[TASK PROMPT]: Leaving out the images, reproduce every line of the data that follows exactly.

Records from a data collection
◇ ◇ ◇ ◇
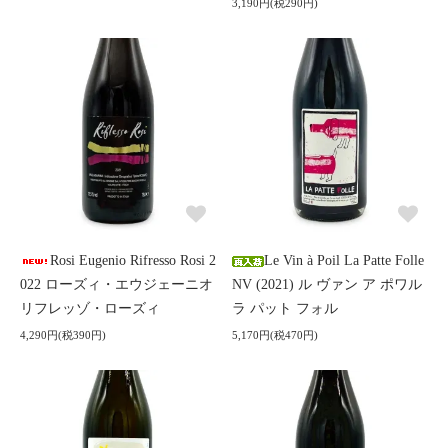
3,190円(税290円)
Rosi Eugenio Rifresso Rosi 2
Le Vin à Poil La Patte Folle
022 ローズィ・エウジェーニオ
NV (2021) ル ヴァン ア ポワル
リフレッゾ・ローズィ
ラ パット フォル
4,290円(税390円)
5,170円(税470円)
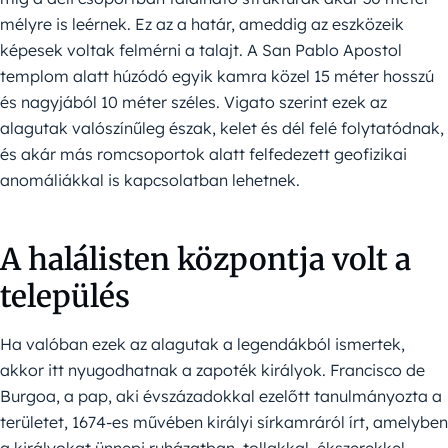
mélyre is leérnek. Ez az a határ, ameddig az eszközeik
képesek voltak felmérni a talajt. A San Pablo Apostol
templom alatt húzódó egyik kamra közel 15 méter hosszú
és nagyjából 10 méter széles. Vigato szerint ezek az
alagutak valószínűleg észak, kelet és dél felé folytatódnak,
és akár más romcsoportok alatt felfedezett geofizikai
anomáliákkal is kapcsolatban lehetnek.
A halálisten központja volt a
település
Ha valóban ezek az alagutak a legendákból ismertek,
akkor itt nyugodhatnak a zapoték királyok. Francisco de
Burgoa, a pap, aki évszázadokkal ezelőtt tanulmányozta a
területet, 1674-es művében királyi sírkamráról írt, amelyben
a királyokat ünnepi ruházatban, tollakkal, ékszerekkel,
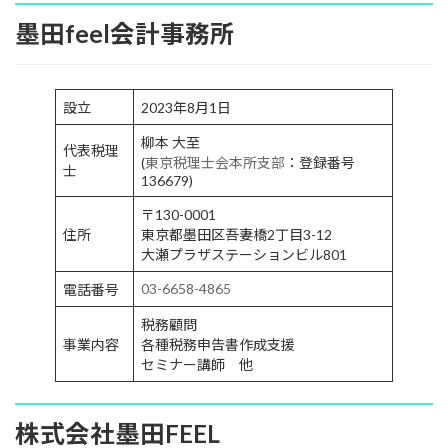
墨田feel会計事務所
設立
2023年8月1日
柳本 大至
代表税理
(
東京税理士会本所支部
：登録番号
士
136679)
〒130-0001
住所
東京都墨田区吾妻橋2丁目3-12
大瀬プラザステーションビル801
03-6658-4865
電話番号
税務顧問
事業内容
各種税務申告書作成支援
セミナー講師 他
株式会社墨田FEEL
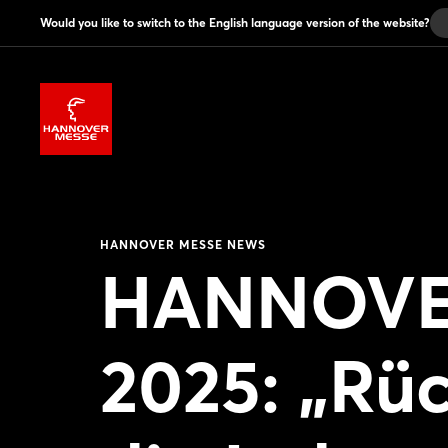
Would you like to switch to the English language version of the website?
HANNOVER MESSE NEWS
HANNOVE
2025: „Rü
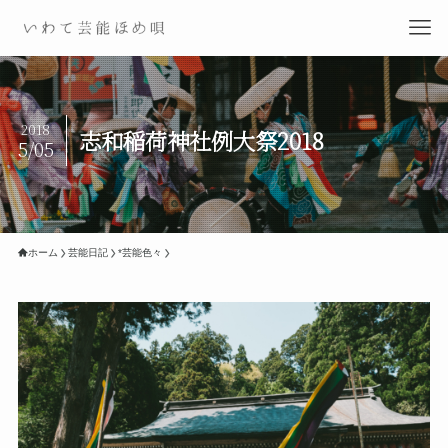
2018
志和稲荷神社例大祭2018
5/05
ホーム
芸能日記
*芸能色々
◇ ◇ ◇ ◇
[ANSWER SECTION]:
3,190円(税290円)
Rosi Eugenio Rifresso Rosi 2
Le Vin à Poil La Patte Folle
022 ローズィ・エウジェーニオ
NV (2021) ル ヴァン ア ポワル
リフレッゾ・ローズィ
ラ パット フォル
4,290円(税390円)
5,170円(税470円)
mélyre is leérnek. Ez az a határ, ameddig az eszközeik
képesek voltak felmérni a talajt. A San Pablo Apostol
templom alatt húzódó egyik kamra közel 15 méter hosszú
és nagyjából 10 méter széles. Vigato szerint ezek az
alagutak valószínűleg észak, kelet és dél felé folytatódnak,
és akár más romcsoportok alatt felfedezett geofizikai
anomáliákkal is kapcsolatban lehetnek.
A halálisten központja volt a
település
Ha valóban ezek az alagutak a legendákból ismertek,
akkor itt nyugodhatnak a zapoték királyok. Francisco de
Burgoa, a pap, aki évszázadokkal ezelőtt tanulmányozta a
területet, 1674-es művében királyi sírkamráról írt, amelyben
a királyokat ünnepi ruházatban, tollakkal, ékszerekkel,
墨田feel会計事務所
設立
2023年8月1日
柳本 大至
代表税理
(
東京税理士会本所支部
：登録番号
士
136679)
〒130-0001
住所
東京都墨田区吾妻橋2丁目3-12
大瀬プラザステーションビル801
03-6658-4865
電話番号
税務顧問
事業内容
各種税務申告書作成支援
セミナー講師 他
株式会社墨田FEEL
Would you like to switch to the English language version of the website?
HANNOVER MESSE NEWS
HANNOVE
2025: „Rü
2018
志和稲荷神社例大祭2018
5/05
ホーム
芸能日記
*芸能色々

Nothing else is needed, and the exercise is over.